A Violência Contra a Mulher no Contexto das Remoções no Rio de Janeiro, Parte 2: Violência como Política de Controle

por Poliana Monteiro, em RioOnWatch

Como mencionado na primeira matéria da série, o programa Minha Casa Minha Vida (MCMV) materializou-se mais fortemente na Zona Oeste da cidade do Rio de Janeiro, região que já contava com uma insuficiência de infraestrutura e serviços, e resultou em uma aguda ampliação do contingente populacional na área, que pressionou ainda mais a expansão urbana desordenada no local. Aliado a isso, a expansão do domínio das milícias amplia as graves consequências da ausência do estado democrático de direito, agravando a violência nessa região, e evidencia a parcialidade da associação entre violência e pobreza.

Em entrevista, um morador de um conjunto habitacional na Zona Oeste afirmou que “todo lugar tem um dono, cada um deve ficar no seu quadrado e andar na linha”. Essa afirmação, mais do que uma percepção da realidade, materializa-se de forma profunda como estratégia de sobrevivência. Por esse motivo, e devido à percepção difundida que em “briga de marido e mulher não se mete a colher”, a violência contra a mulher encontra terreno livre para se alastrar. Afinal, quem viria prestar socorro? A polícia? A milícia? Alguém?

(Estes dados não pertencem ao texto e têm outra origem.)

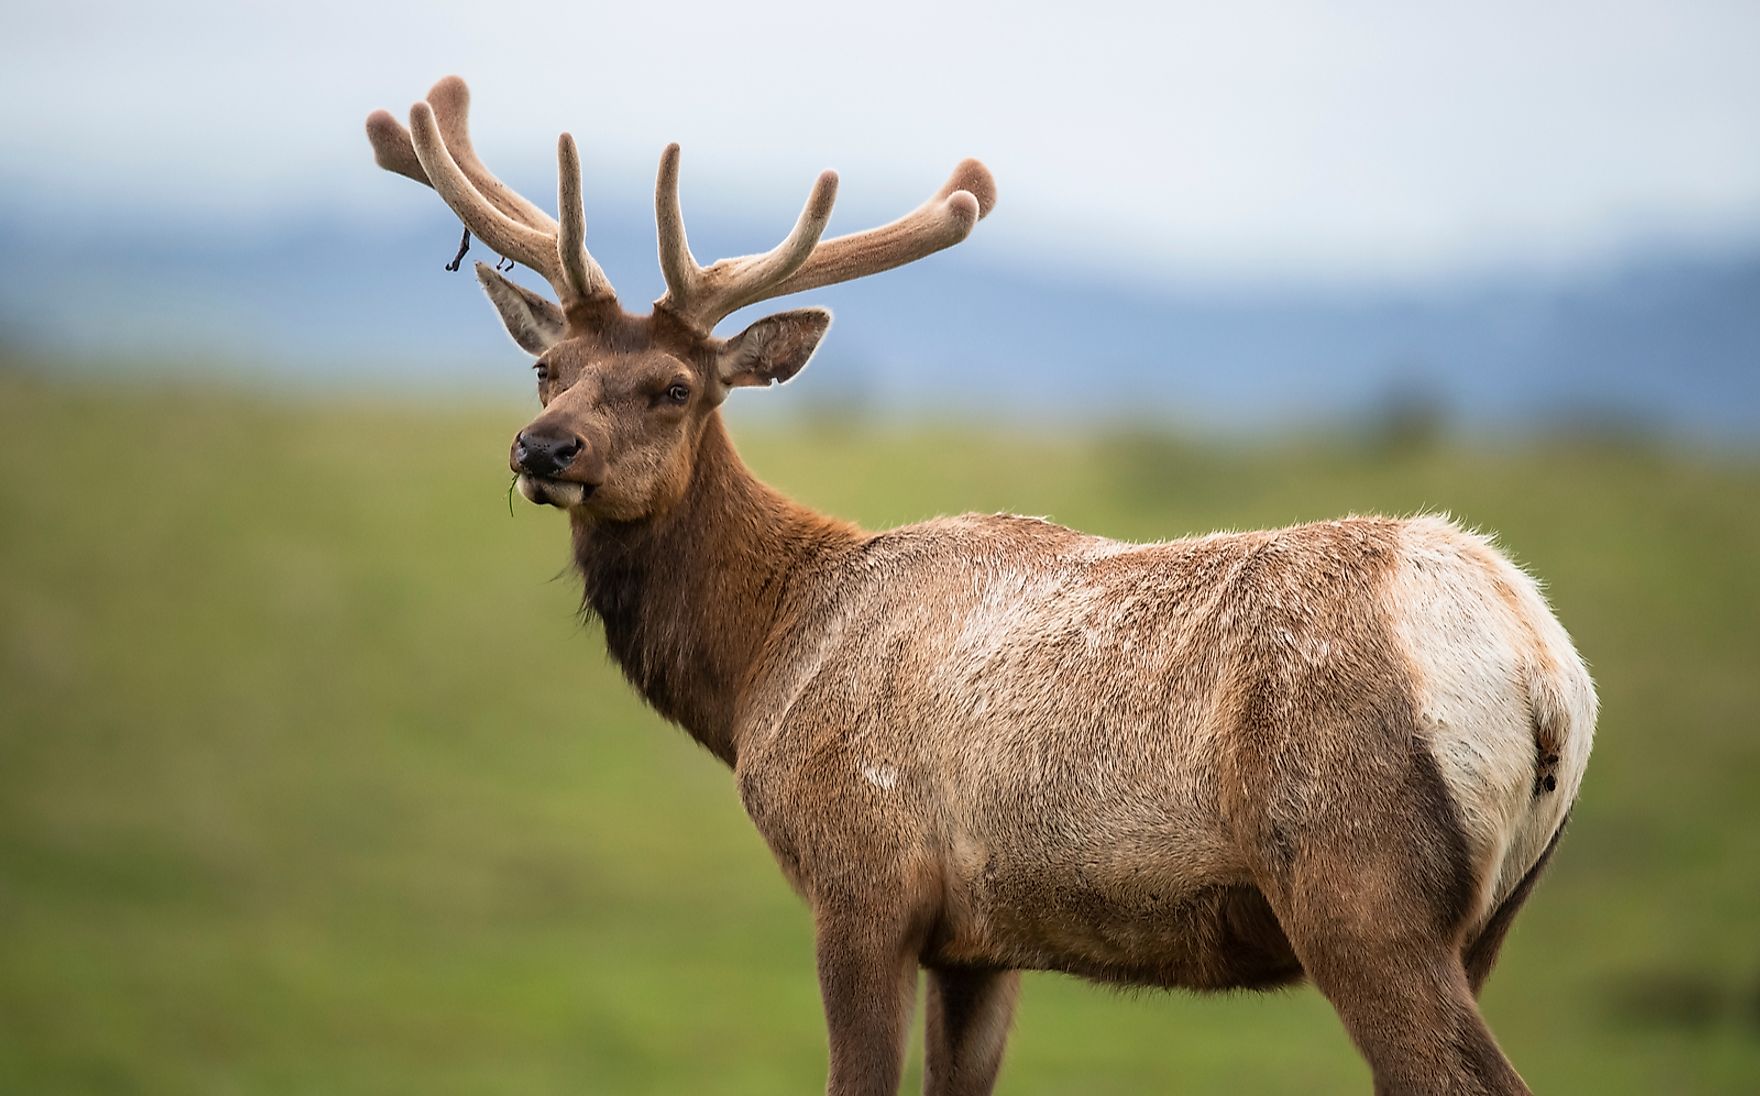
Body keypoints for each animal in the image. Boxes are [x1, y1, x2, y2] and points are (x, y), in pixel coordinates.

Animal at [367, 73, 1598, 1090]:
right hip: (1485, 921)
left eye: (673, 387)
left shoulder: (862, 880)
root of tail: (1544, 675)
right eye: (548, 368)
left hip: (1357, 884)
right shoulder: (982, 941)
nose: (541, 449)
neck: (765, 661)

A compreensão de como a violência é vivenciada pelas mulheres na esfera individual demanda a percepção de suas mediações sociais. Assim, as manifestações individuais de violência contra a mulher devem ser analisadas em uma perspectiva mais ampla de violência socialmente produzida, que viola sistematicamente os direitos econômicos e políticos das mulheres. A pressão econômica, social e política que determina a vivência em situação de violência generalizada, assim como a impunidade relacionada à ausência do estado democrático de direito e ainda à mistificação machista do estupro, que ainda hoje permite a culpabilização da vítima, determinam os índices alarmantes de estupro, por exemplo.

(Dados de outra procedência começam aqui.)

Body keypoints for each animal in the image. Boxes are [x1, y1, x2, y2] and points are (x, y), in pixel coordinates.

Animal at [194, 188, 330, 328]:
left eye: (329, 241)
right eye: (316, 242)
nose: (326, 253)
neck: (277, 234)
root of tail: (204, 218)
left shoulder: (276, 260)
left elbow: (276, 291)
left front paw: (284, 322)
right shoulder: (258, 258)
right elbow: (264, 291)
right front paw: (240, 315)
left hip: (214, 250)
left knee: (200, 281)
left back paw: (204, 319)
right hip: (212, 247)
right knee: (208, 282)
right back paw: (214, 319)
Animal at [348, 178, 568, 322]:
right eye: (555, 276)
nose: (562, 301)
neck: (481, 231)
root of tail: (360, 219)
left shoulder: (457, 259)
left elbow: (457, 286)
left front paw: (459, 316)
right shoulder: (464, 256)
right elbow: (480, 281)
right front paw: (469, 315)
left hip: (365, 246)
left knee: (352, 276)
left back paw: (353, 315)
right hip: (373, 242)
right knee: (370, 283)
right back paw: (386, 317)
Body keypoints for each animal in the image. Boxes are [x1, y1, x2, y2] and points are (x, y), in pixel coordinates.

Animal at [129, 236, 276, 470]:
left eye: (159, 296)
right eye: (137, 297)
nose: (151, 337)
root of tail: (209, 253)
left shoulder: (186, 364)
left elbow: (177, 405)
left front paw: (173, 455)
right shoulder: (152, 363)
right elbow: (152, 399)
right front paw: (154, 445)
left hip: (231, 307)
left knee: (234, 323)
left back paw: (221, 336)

A concentração de ocorrências de estupro na Zona Oeste da cidade e a ampliação dos casos nessa região, a partir de 2009, sugere que o excessivo e desordenado aumento populacional determinado pela lógica de localização do MCMV e pela política de remoção podem ter influenciado nesse índice. O quadro e tabela abaixo sintetiza essa potencial relação.

As ocorrências de estupro registradas demonstram um padrão territorial diferenciado nas características desse tipo de crime. Nela podemos observar que a cor das vítimas, por exemplo, é distintivo e sintomático do padrão de periferização racista da produção do espaço capitalista e patriarcal. O percentual de mulheres negras ou pardas vitimadas pelo estupro é superior na Zona Oeste. A segregação territorial também determina especificidades em relação ao local do crime. Na Zona Oeste da cidade, o estupro é um crime majoritariamente domiciliar, representando 72% dos casos. O sombrio padrão de vitimização do estupro que atinge mais crianças e adolescentes se verifica na Zona Oeste, enquanto na Zona Sul e no Centro, esse padrão não se evidencia.

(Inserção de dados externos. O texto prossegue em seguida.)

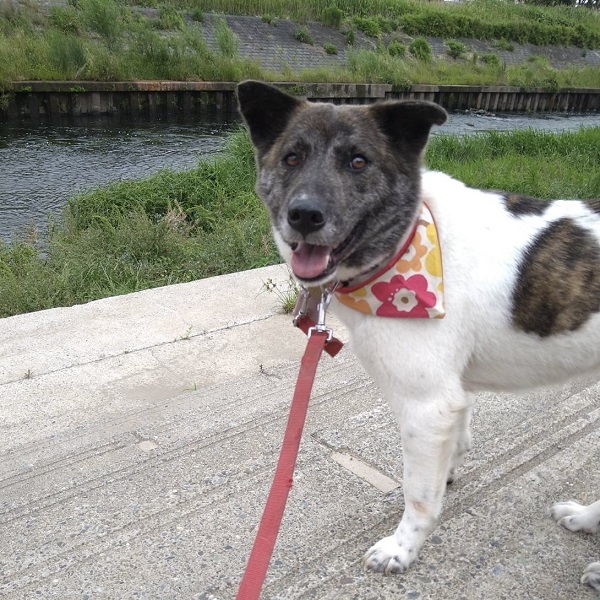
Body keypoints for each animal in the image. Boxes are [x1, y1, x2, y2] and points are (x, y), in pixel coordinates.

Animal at [237, 80, 600, 590]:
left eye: (359, 161)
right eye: (292, 157)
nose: (304, 215)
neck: (409, 238)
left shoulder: (426, 407)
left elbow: (419, 496)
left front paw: (402, 548)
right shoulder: (452, 399)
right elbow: (454, 449)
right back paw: (585, 519)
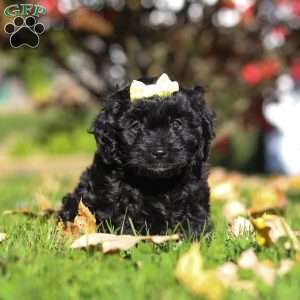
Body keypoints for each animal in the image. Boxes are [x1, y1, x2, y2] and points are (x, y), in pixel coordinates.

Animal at [59, 77, 213, 237]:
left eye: (177, 124)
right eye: (135, 125)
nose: (159, 152)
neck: (159, 182)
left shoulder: (194, 190)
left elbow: (193, 213)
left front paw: (194, 236)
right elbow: (129, 219)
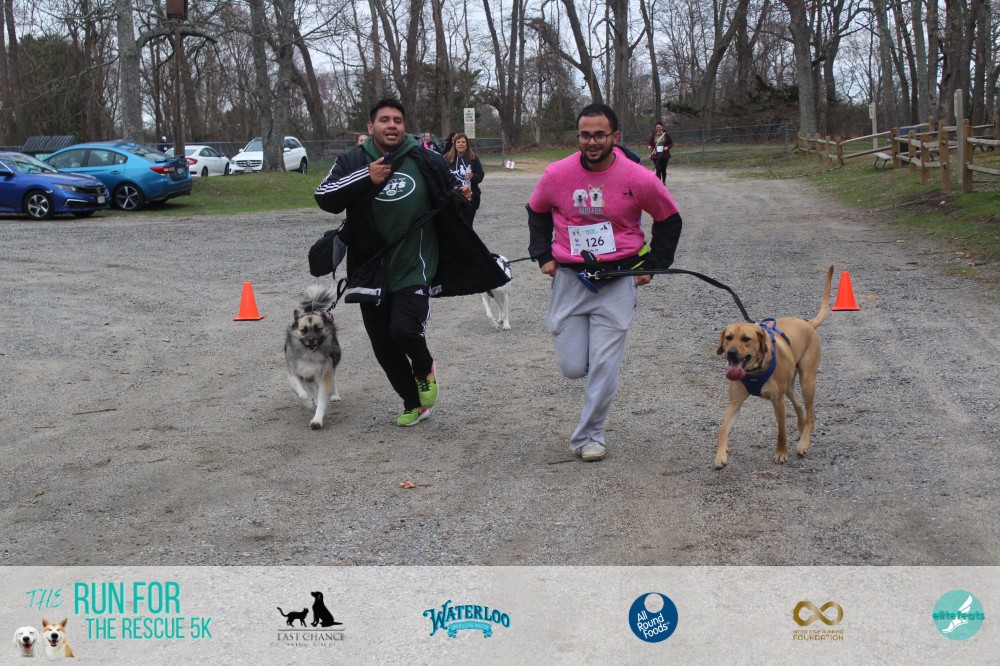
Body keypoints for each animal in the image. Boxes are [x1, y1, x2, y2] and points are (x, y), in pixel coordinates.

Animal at [285, 285, 343, 429]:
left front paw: (317, 420)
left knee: (333, 380)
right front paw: (310, 403)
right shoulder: (295, 374)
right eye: (303, 330)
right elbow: (303, 393)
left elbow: (322, 399)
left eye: (317, 328)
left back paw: (334, 395)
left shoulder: (324, 375)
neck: (309, 355)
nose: (311, 340)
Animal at [714, 266, 834, 469]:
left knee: (811, 414)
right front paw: (720, 455)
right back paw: (801, 427)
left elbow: (781, 432)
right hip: (789, 386)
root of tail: (808, 323)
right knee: (799, 405)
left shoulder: (778, 401)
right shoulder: (735, 402)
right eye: (728, 337)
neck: (755, 371)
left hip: (807, 381)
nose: (731, 353)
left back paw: (804, 443)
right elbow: (722, 431)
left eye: (746, 339)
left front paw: (781, 453)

O Centro da cidade, por seu padrão de uso e ocupação diferenciado, é a região onde mais foram notificados casos de estupro em locais públicos. Na Zona Oeste, por outro lado, a ocorrência de estupros em transporte público representa 43,1% dos casos da cidade, sendo que boa parte dos crimes ocorreram dentro de vans do transporte alternativo. É importante lembrar que a circulação de vans foi proibida na Zona Sul pela Prefeitura após a repercussão gerada pelo caso de uma turista americana brutalmente estuprada dentro de uma van em 2013. No restante da cidade as vans continuaram a circular apenas com a restrição ao uso de película nos vidro.

A moradia popular foi utilizada historicamente como política de controle social visando fixar o trabalhador e moralizar seus hábitos. O estupro, por sua vez, sempre foi utilizado como arma de terror político, e com frequência emanou diretamente da política oficial. No Rio de Janeiro essa estratégia se evidencia, mas dessa vez a política de controle viabilizado com o MCMV recai gravemente sobre mulheres por meio da violência estrutural e institucionalizada.

Assim, quando considerados os valores absolutos, a Zona Oeste figura como a área que concentra mais ocorrências de estupro. A Comissão Econômica para a América Latina e Caribe (CEPAL), no entanto, recomenda que a produção de estatísticas de gênero seja padronizada, indicando a produção de indicadores de violência por meio de taxas por 100 mil e por 10 mil mulheres. Assim, o cálculo por taxa em relação ao Censo 2010 tem o intuito de verificar a tendência dos dados, ainda que a distância temporal em relação ao censo e as grandes transformações urbanas dificultem a realização de projeções. Nesse caso, o cálculo das taxas por 10 mil mulheres para 2010 atribui ao Centro os índices mais elevados, devido ao número relativamente grande de ocorrências, inflado pela população flutuante que circula pelo Centro, frente ao número reduzido de residentes.

A análise tanto por valores absolutos quanto por taxas demonstra os limites e as potencialidades da pesquisa territorializada sobre violência contra a mulher e evidencia a necessidade de ações integradas e inclusivas de planejamento urbano e de políticas públicas. A afirmação da responsabilidade do Estado na violência cometida contra mulheres é fundamental na luta contra a desigualdade de gênero.

Nas próximas matérias os dados sobre lesão corporal dolosa, que engloba a questão da violência doméstica, e as informações sobre morte violenta de mulheres e feminicídio serão apresentados com o intuito de continuar a debater a relação entre políticas públicas, território e violência contra a mulher.